Monday, October 5, 2009

Are Filehandles Objects?

Perl has a very confusing set of behaviors for treating filehandles as objects.

ADHD Summary

Globs which contain open handles can be treated as objects, even if though they aren't blessed.

Always load IO::Handle and FileHandle, to allow the method syntax.

Whenever you are using filehandles, use the method syntax, regardless of whether it's a real handle or a fake one. A fake handle that works with the builtins needs to jump through some nasty hoops.

Whenever you are creating fake handles, the aforementioned hopps are that you should tie *{$self} (or return a tied glob from the *{} overload), so that the builtins will know to call your object's methods through your TIEHANDLE implementation.

The Long Story

There are several potentially overlapping data types that can be used to perform IO.

  • Unblessed globs containing IO objects
  • Blessed globs containing IO objects
  • Blessed IO objects
  • Objects resembling IO objects (i.e. $obj->can("print")), which aren't necessarily globs
  • Tied globs

and there are two ways to use these data types, but some types only support one method:

  • method calls ($fh->print("foo"))
  • builtins (print $fh, "foo")

Lastly, there are a number of built in classes (which are not loaded by default, but are in core):

When you open a standard filehandle:

use autodie;

open my $fh, "<", $filename;

the variable $fh contains an unblessed reference to a type glob. This type glob contains an IO reference in the IO slot, that is blessed into the class FileHandle by default.

The IO object is blessed even if FileHandle is not loaded.

If it is loaded, then both ways of using the handle are allowed:

# builtin
read $fh, my $var, 4096;

# as method
$fh->read(my $var, 4096);

These two forms behave similarly. One could even be led to believe that the first form is actually treated as indirect method syntax. This is unfortunately very far from the truth.

In the first form the read is executed directly. In the second form the read method would be invoked on the unblessed glob. However, instead of throwing the usual Can't call method "read" on unblessed reference error, Perl's method_common routine (which implements method dispatch) special cases globs with an IO slot to actually dispatch the method using the class of *{$fh}{IO}. In a way this is very similar to how autobox works.

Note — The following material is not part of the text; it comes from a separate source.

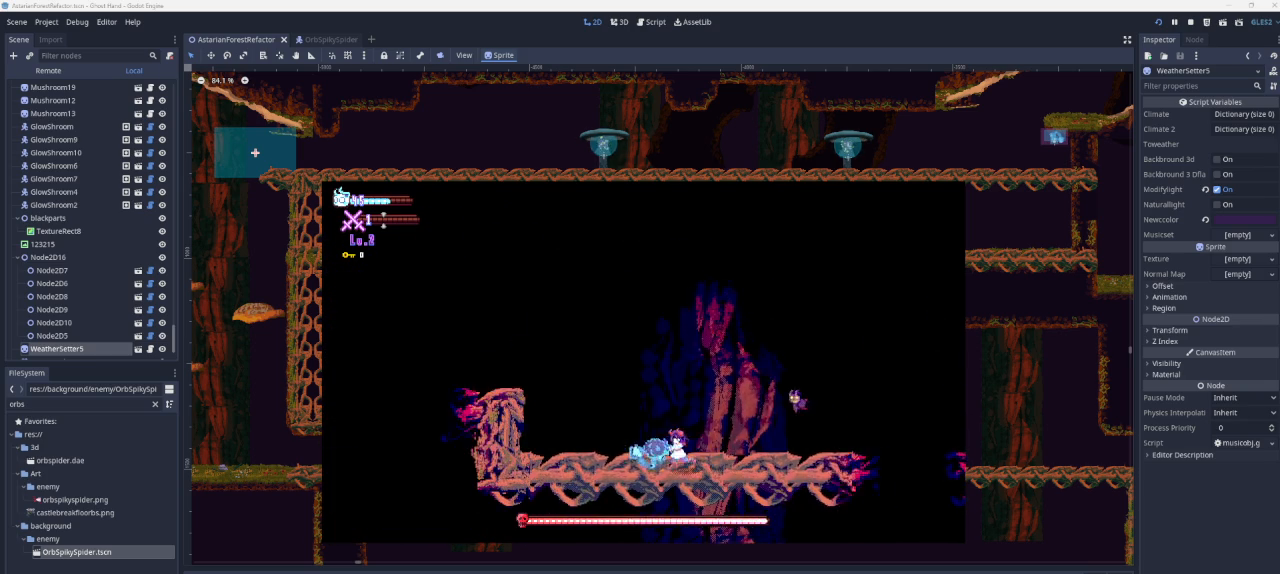
{"buttons": [], "left_stick": "left", "right_stick": "center", "events": []}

If you remembered to use FileHandle then this should result in a successful dispatch to IO::Handle::read, which actually delegates to the read builtin:

sub read {
    @_ == 3 || @_ == 4 or croak 'usage: $io->read(BUF, LEN [, OFFSET])';
    read($_[0], $_[1], $_[2], $_[3] || 0);
}

When you create nonstandard IO objects, this breaks down:

{
    package MyHandle;

    sub read {
        my ( $self, undef, $length, $offset ) = @_;

        substr($_[1], $offset, $length) = ...;
    }
}

because now $myhandle->read(...) will work as expected, but read($myhandle, ...) will not. If it is a blessed glob the error will be read() on unopened filehandle, and for other data types the error will be Not a GLOB reference.

Tied Handles

Tied handles are very similar to built in handles, they contain an IO slot with a blessed object (this time the default is the FileHandle class, a subclass of IO::Handle that has a few additional methods like support for seeking.

The IO object is marked as a tied data structure so that the builtin opcodes will delegate to some object implementing the TIEHANDLE interface.

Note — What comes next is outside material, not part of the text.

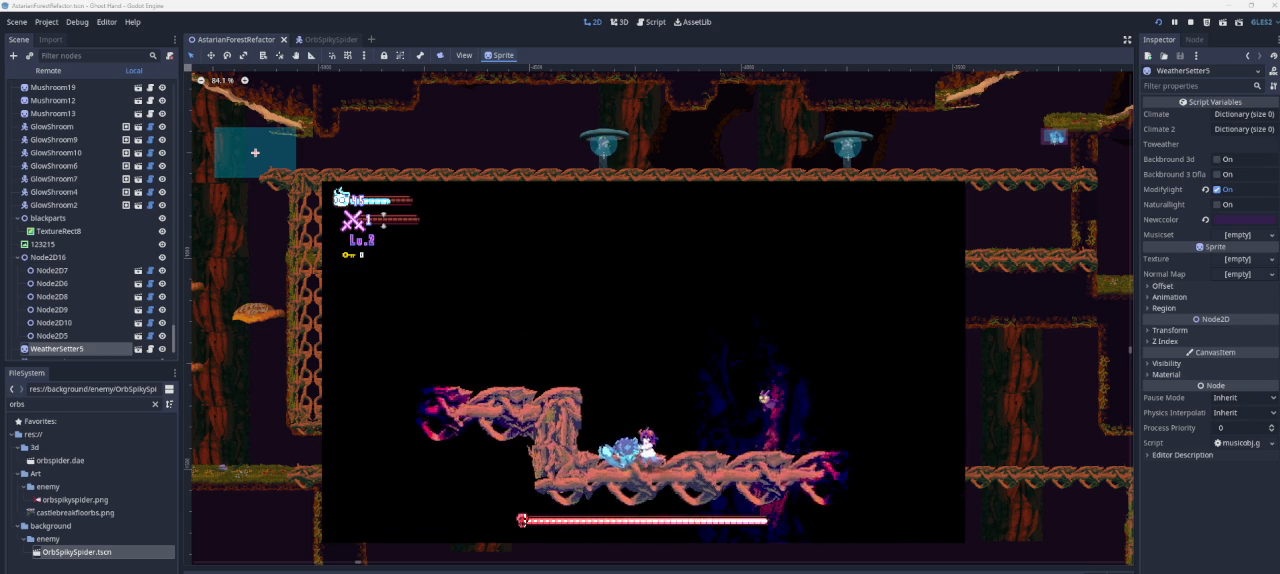
{"buttons": [], "left_stick": "left", "right_stick": "center", "events": [[33, "CROSS", "down"], [400, "CROSS", "up"]]}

A method call on a tied object will therefore invoke the method on the FileHandle class, which will delegate to to the builtin, which will delegate to a method on the object.

Because of this, classes like IO::String employ a clever trick to allow the builtins to be used:

my $fh = IO::String->new($string);

# readline builtin calls getline method
while ( defined( my $line = <$fh> ) ) {
    ...
}

# print builtin calls print method
print $fh "foo";

IO::String::new ties the new handle to itself[1], and sets up the extra glue:

sub new
{
    my $class = shift;
    my $self = bless Symbol::gensym(), ref($class) || $class;
    tie *$self, $self;
    $self->open(@_);
    return $self;
}

The TIEHANDLE API is set up by aliasing symbols:

*READ   = \&read;

Effectively this reverses the the way it normally works. Instead of IO::Handle methods delegating to the builtin ops, the builtin ops delegate to the IO::String methods.

IO::Handle::Util provides a io_to_glob helper function which produces a tied unblessed glob that delegates to the methods of an IO object. This function is then used to implement *{} overloading. This allows non glob handles to automatically create a working glob as necessary, without needing to implement the tie kludge manually.

Conclusion

When working with standard or nonstandard handle types, method syntax always works (provided IO::Handle and FileHandle are loaded), but the builtin syntax only works for tied handles, so when using a filehandle I prefer the method syntax.

It also makes the silly print {$fh} idiom unnecessary, since direct method syntax isn't ambiguous.

Performance is a non issue, the extra overhead is nothing compared to PerlIO indirection, ties, and making the actual system calls.

However, when creating nonstandard IO objects, you should probably provide a tie fallback so that code that doesn't use method syntax will not die with strange errors (or worse, violate the encapsulation of your handle object and just work on the internal glob structure directly).

This is one of my least favourite parts in Perl. It's such a horrible cascade of kludges. In the spirit of Postel's Law, consistently using methods is the conservative thing to do (it works in all cases), and providing a tie based fallback is a way to be liberal about what you accept.

[1] Surprisingly this doesn't leak, even though weaken(tie(*$self, $self)) is not used. I suspect there is a special case that prevents the refcount increment if the object is tied to itself. See also Tie::Util

4 comments:

kappa said...

Interesting. I have always thought that print $fh $string is interpreted as an indirect object notation of method call rather than built-in function call.

nothingmuch said...

Yeah it looks and feels like one, but it isn't... See this optree dump

ostbey said...

You are right about your suspicion that there is a special case that prevents the refcount increment if the object is tied to itself.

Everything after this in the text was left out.